Wallace Stevens, I remember Bernard telling me on another occasion, had heavily influenced two poets Bernard particularly loved: Ashbery, whom everyone rightly celebrated, and Bronk, who was largely unknown. Ashbery wrote in color, Bernard said, whereas Bronk wrote in black and white; Ashbery embraced Stevens's lushness, whereas Bronk stripped it down, as if Stevens were being translated into a limited vocabulary. As a result, Bronk's poetry was suspended between philosophical heft and an almost autistic linguistic simplicity, a combination that, I must say, had never really worked for me: I'd read all his books out of a sense of duty, but I was usually bored or unconvinced by the affect of profundity. But now, when I found Bronk's selected poems on one of the shelves and opened the book at random, the power of it was all finally there, finally real for me:

MIDSUMMER

A green world, a scene of green deep

with light blues, the greens made deep

by those blues. One thinks how

in certain pictures, envied landscapes are seen

(through a window, maybe) far behind the serene

sitter's face, the serene pose, as though

in some impossible mirror, face to back,

human serenity gazed at a green world

which gazed at this face.

                                      And see now,

here is that place, those greens

are here, deep with those blues. The air

we breathe is freshly sweet, and warm, as though

with berries. We are here. We are here.

Set this down too, as much

as if an atrocity had happened and been seen.

The earth is beautiful beyond all change.

This was what I brought to the hospital the next morning, along with some quinoa salad and dried mangoes for Natali. I just caught the elevator as the doors closed, and hit the button for the seventh floor, but the number didn't light up. Still, the elevator started to ascend, stopping on every floor. I was the only one in the elevator and its erratic behavior was making me nervous, so I got out on the fourth floor and walked. Later I would learn that this was a Sabbath elevator—an elevator that operates automatically in order to circumvent the Jewish law requiring observers to abstain from operating electric switches on Shabbat.

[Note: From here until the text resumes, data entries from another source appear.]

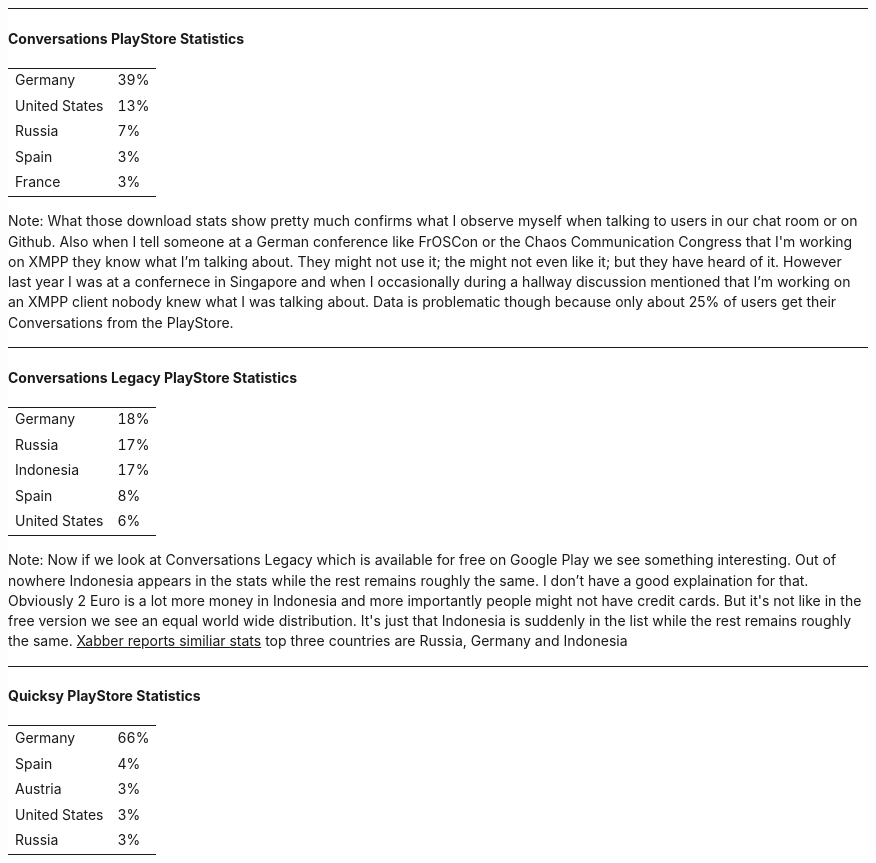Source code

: ----

#### Conversations PlayStore Statistics

<table>
  <tr><td>Germany</td><td>39%</td></tr>
  <tr><td>United States</td><td>13%</td></tr>
  <tr><td>Russia</td><td>7%</td></tr>
  <tr><td>Spain</td><td>3%</td></tr>
  <tr><td>France</td><td>3%</td></tr>
</table>

Note: What those download stats show pretty much confirms what I observe myself when talking to users in our chat room or on Github.
Also when I tell someone at a German conference like FrOSCon or the Chaos Communication Congress that I'm working on XMPP they know what I’m talking about. They might not use it; the might not even like it; but they have heard of it. However last year I was at a confernece in Singapore and when I occasionally during a hallway discussion mentioned that I’m working on an XMPP client nobody knew what I was talking about.
Data is problematic though because only about 25% of users get their Conversations from the PlayStore.

----

#### Conversations Legacy PlayStore Statistics

<table>
  <tr><td>Germany</td><td>18%</td></tr>
  <tr><td>Russia</td><td>17%</td></tr>
  <tr><td>Indonesia</td><td>17%</td></tr>
  <tr><td>Spain</td><td>8%</td></tr>
  <tr><td>United States</td><td>6%</td></tr>
</table>

Note: Now if we look at Conversations Legacy which is available for free on Google Play we see something interesting. Out of nowhere Indonesia appears in the stats while the rest remains roughly the same. 
I don’t have a good explaination for that. Obviously 2 Euro is a lot more money in Indonesia and more importantly people might not have credit cards. But it's not like in the free version we see an equal world wide distribution. It's just that Indonesia is suddenly in the list while the rest remains roughly the same.
[Xabber reports similiar stats](https://twitter.com/Xabber_XMPP/status/1149754130858164225) top three countries are Russia, Germany and Indonesia

----

#### Quicksy PlayStore Statistics

<table>
  <tr><td>Germany</td><td>66%</td></tr>
  <tr><td>Spain</td><td>4%</td></tr>
  <tr><td>Austria</td><td>3%</td></tr>
  <tr><td>United States</td><td>3%</td></tr>
  <tr><td>Russia</td><td>3%</td></tr>
</table>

Bernard looked tiny in the hospital bed, his neck in a brace, but he also seemed like himself; the first thing he said to me, his voice raspy because of damage to his larynx, was that he was sorry he hadn't had a chance to read my novel, but he'd been detained. It smelled like a hospital room smells, like sanitizer and urine, but it was otherwise okay. A paper curtain offered privacy to or from the other patient in the room, who must have been asleep.